Copy out the text of every entry below word for word, leaving out the pictures.

[Records to process Boundary: Start]

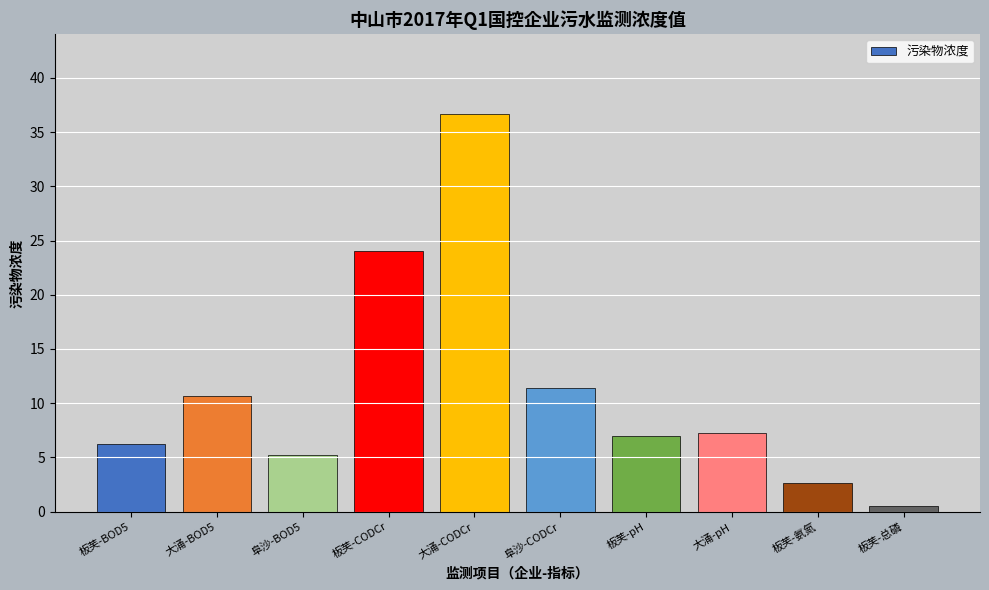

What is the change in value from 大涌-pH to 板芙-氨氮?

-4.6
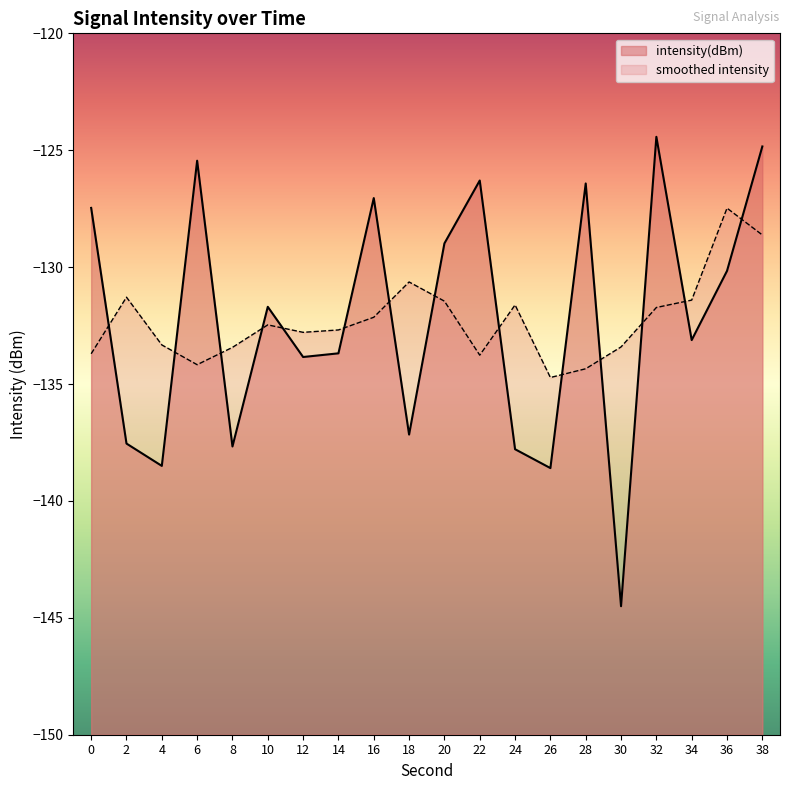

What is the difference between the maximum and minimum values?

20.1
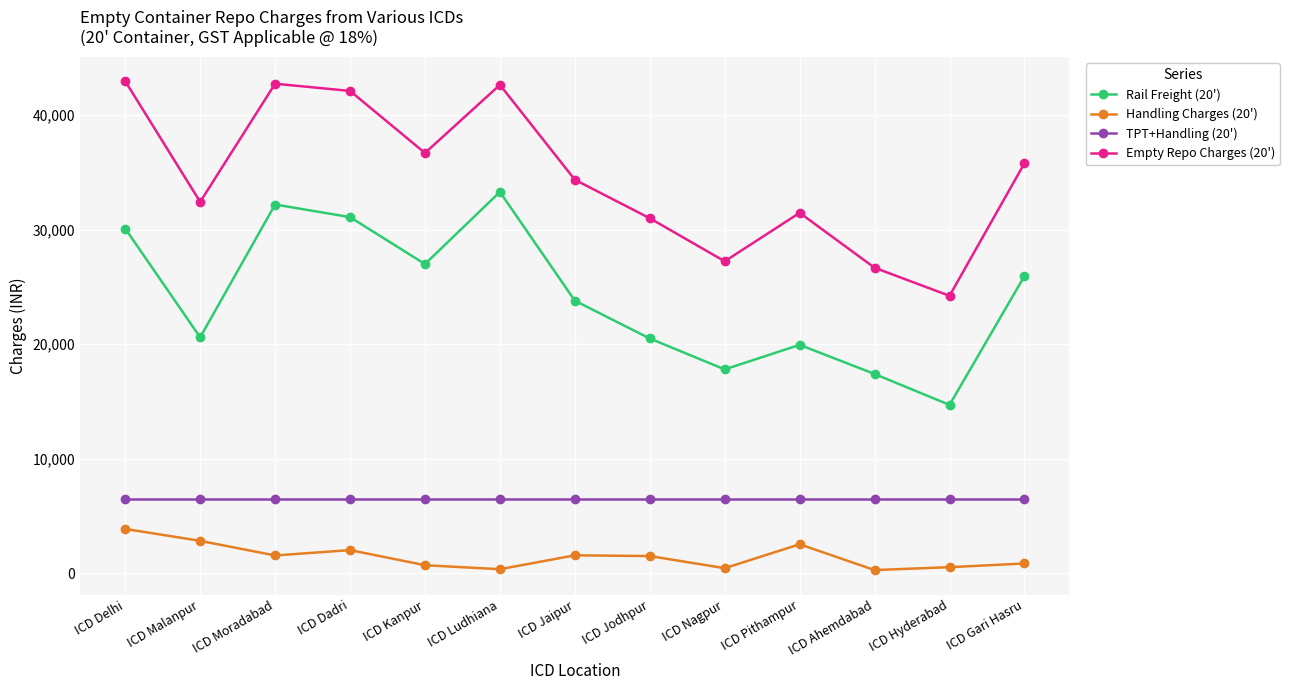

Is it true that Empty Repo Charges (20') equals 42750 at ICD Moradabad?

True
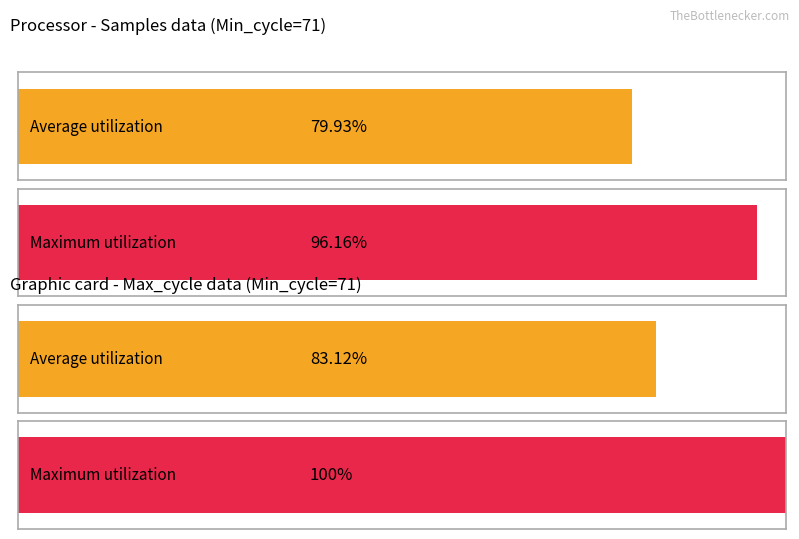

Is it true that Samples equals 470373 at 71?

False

[Records to process Boundary: End]

- Reply -
What is the change in value from 大涌-pH to 板芙-氨氮?

-4.6

What is the difference between the maximum and minimum values?

20.1

Is it true that Empty Repo Charges (20') equals 42750 at ICD Moradabad?

True

Is it true that Samples equals 470373 at 71?

False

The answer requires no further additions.